The day the music died
Today, 55 years ago, was the day of the fatal plane crash near Clear Lake, Iowa.
The plane crash took the life of Buddy Holly, Richie Valens, the pilot Roger Peterson and The Big Bopper.
Buddy Holly set the template for the standard rock and roll band: two guitars, bass, and drums. He was one of the first in the genre to write, produce, and perform his own songs.
Holly just assembled a band consisting of Waylon Jennings (bass), Tommy Allsup (guitar), and Carl Bunch (drums).
He was offered a spot in the Winter Dance Party, a three-week tour across the Midwest opening on January 23, 1959 with other well known artist like Dion and the Belmonts. Richie Valens and The Big Bopper.

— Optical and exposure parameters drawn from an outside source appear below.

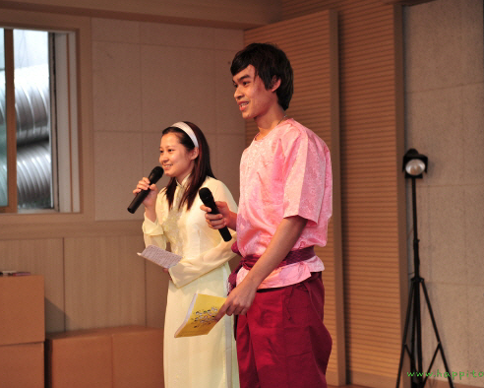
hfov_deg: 23.8
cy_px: 193
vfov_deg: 19.2
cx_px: 235
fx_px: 1146
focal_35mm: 80
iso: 400
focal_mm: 70
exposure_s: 1/80
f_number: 2.8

On the 3rd of February, after having performed at the Surf Ballroom in Clear Lake, Buddy Holly chartered a small airplane to take him to the next stop on the tour.
Although his recording career lasted just eight months, Richie Valens has been a big influence to todays rock, combining song with rock-beat.
In early 1958 he hit the charts with ‘La Bamba’, his version of a Mexican folk song.
Ritchie Valens, who had once had a fear of flying, asked gitarist Tommy Allsup for his seat on the plane. Allsup and Valens decided to toss a coin to decide.
This day of the airplane crash has been refered to as ‘The day the music died’. Don McLean also used this phrase in the lyrics of his hit-song ‘American Pie’.